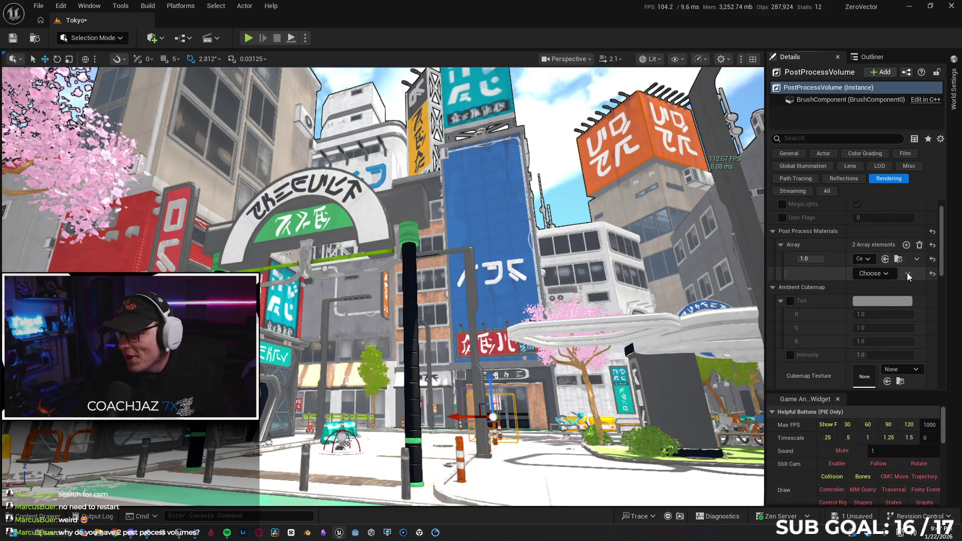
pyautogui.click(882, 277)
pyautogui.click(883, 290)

━━━━━━━━━━━━━━━━━━━━━━━━━━━━━━

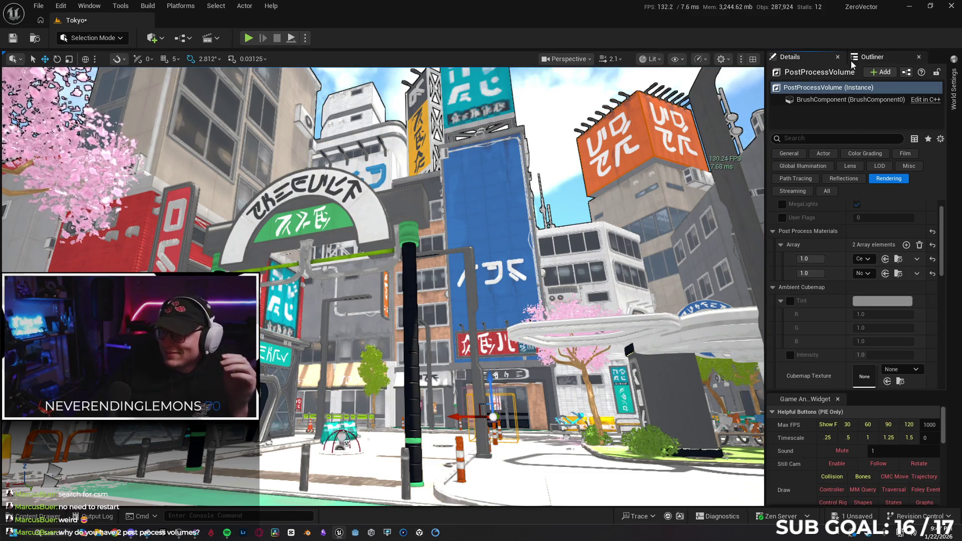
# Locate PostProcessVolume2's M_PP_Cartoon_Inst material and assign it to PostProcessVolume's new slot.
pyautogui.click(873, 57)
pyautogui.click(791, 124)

━━━━━━━━━━━━━━━━━━━━━━━━━━━━━━

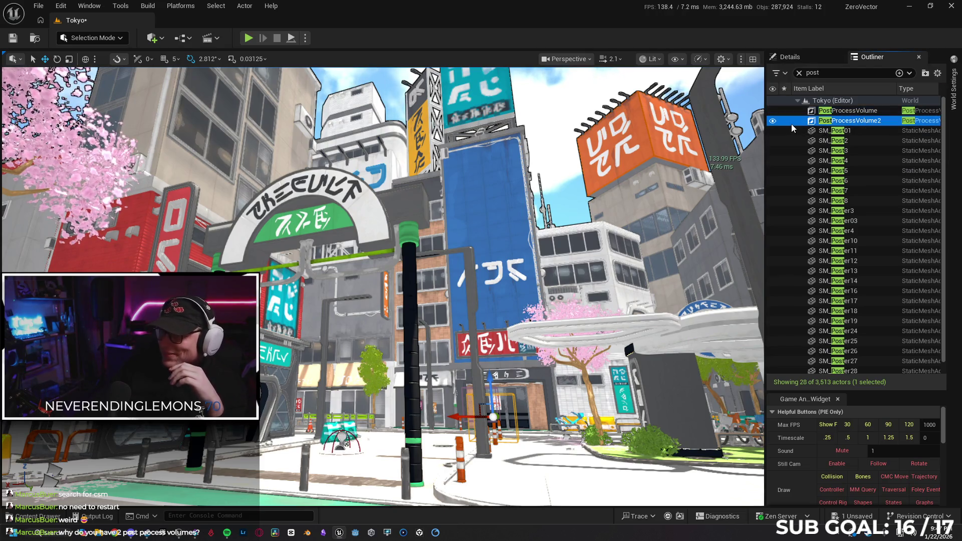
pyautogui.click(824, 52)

━━━━━━━━━━━━━━━━━━━━━━━━━━━━━━

__WORK TASK__: A word-for-word copy of the lines above from the one with "pyautogui.click(882, 277)" through the one with "pyautogui.click(883, 290)", inclusive, is the only output wanted.

__EXERCISE RESPONSE__:
pyautogui.click(882, 277)
pyautogui.click(883, 290)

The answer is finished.